Indiana has 14 properties that have received temporary certificates of authority for sports betting, but just those five have been officially greenlit so far.
Tait said that staff has been working feverishly to get the ducks in a row for sports betting to begin, which the books want to have ahead of the lucrative NFL season.
“I can’t praise the IGC staff enough,” Tait said. “We have some who have been sleepwalking, others who have not been sleeping at all.”
Tait was being tongue-in-cheek, but the IGC staff clearly has been working hard to implement the new sports wagering law, which was enacted to boost Indiana’s stagnant gaming market.
Below are the emergency rules adopted on Wednesday:
Emergency Rules for Sports Wagering - FinalOnline/mobile upcoming
Tait gave the room full of more than 100 people an update on online/mobile.

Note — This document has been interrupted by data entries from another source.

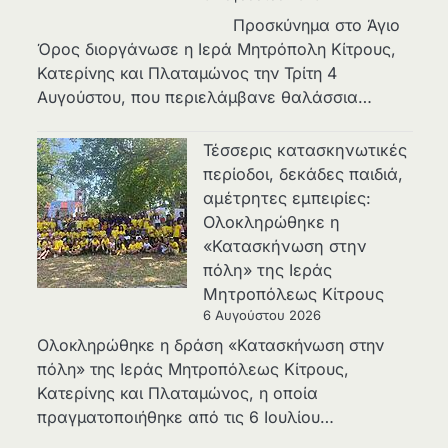
Προσκύνημα στο Άγιο
Όρος διοργάνωσε η Ιερά Μητρόπολη Κίτρους,
Κατερίνης και Πλαταμώνος την Τρίτη 4
Αυγούστου, που περιελάμβανε θαλάσσια…
Τέσσερις κατασκηνωτικές
περίοδοι, δεκάδες παιδιά,
αμέτρητες εμπειρίες:
Ολοκληρώθηκε η
«Κατασκήνωση στην
πόλη» της Ιεράς
Μητροπόλεως Κίτρους
6 Αυγούστου 2026
Ολοκληρώθηκε η δράση «Κατασκήνωση στην
πόλη» της Ιεράς Μητροπόλεως Κίτρους,
Κατερίνης και Πλαταμώνος, η οποία
πραγματοποιήθηκε από τις 6 Ιουλίου…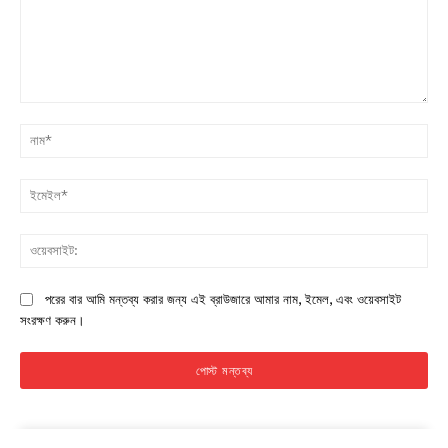
মন্তব্য:
না
ইম
ওয়
পরের বার আমি মন্তব্য করার জন্য এই ব্রাউজারে আমার নাম, ইমেল, এবং ওয়েবসাইট
সংরক্ষণ করুন।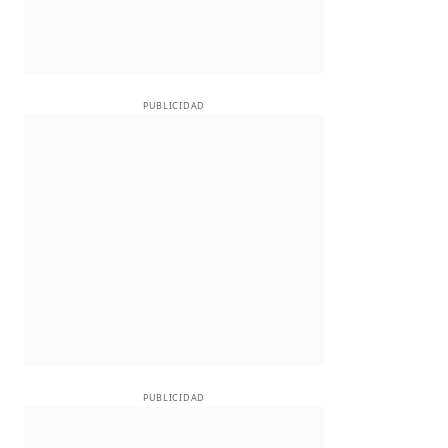
PUBLICIDAD
PUBLICIDAD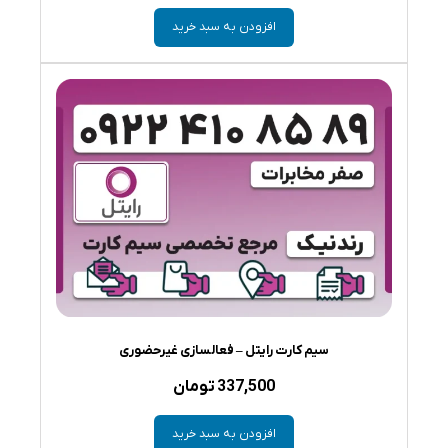
افزودن به سبد خرید
سیم کارت رایتل – فعالسازی غیرحضوری
337,500
تومان
افزودن به سبد خرید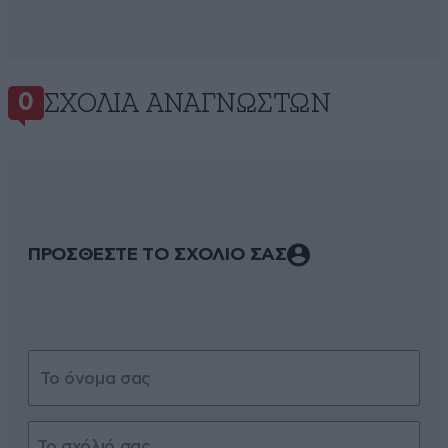
ΣΧΌΛΙΑ ΑΝΑΓΝΩΣΤΏΝ
0
ΠΡΟΣΘΕΣΤΕ ΤΟ ΣΧΟΛΙΟ ΣΑΣ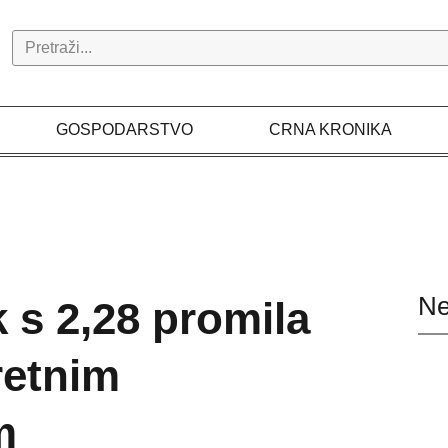
Search
GOSPODARSTVO
CRNA KRONIKA
Ne
 s 2,28 promila
retnim
m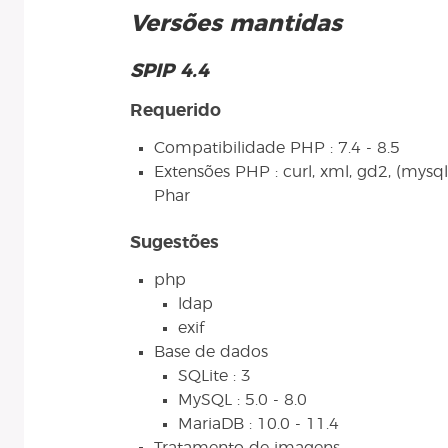
Versões mantidas
SPIP 4.4
Requerido
Compatibilidade PHP : 7.4 - 8.5
Extensões PHP : curl, xml, gd2, (mysqli 
Phar
Sugestões
php
ldap
exif
Base de dados
SQLite : 3
MySQL : 5.0 - 8.0
MariaDB : 10.0 - 11.4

She said that she has been getting “a lot of questions” about that facet of the sports betting industry.
In New Jersey, about 85% of the total betting handle comes via the internet, so Indiana’s sports betting will be incomplete without statewide internet sportsbooks.
Tait said that sports betting operators are focused on launching retail right now, but some are already preparing for online/mobile. The IGC has awarded temporary vendor licenses to the likes of Rush Street, DraftKings, and FanDuel already, among others.
She said that the IGC is ready for a “quick pivot” into online/mobile, but added that no operator has “formally requested” to launch internet betting. It’s a matter of time.
Reading the tea leaves: It is more than possible, perhaps likely, for Indiana to see its first online/mobile book in September. By the end of October appears to be a lock.
Regardless of when online/mobile begins, Indiana is already poised to join a minority of states that legalized sports wagering in the first year after the U.S. Supreme Court overturned the federal ban. Since PASPA’s fall, more than $10 billion has been wagered legally across the country.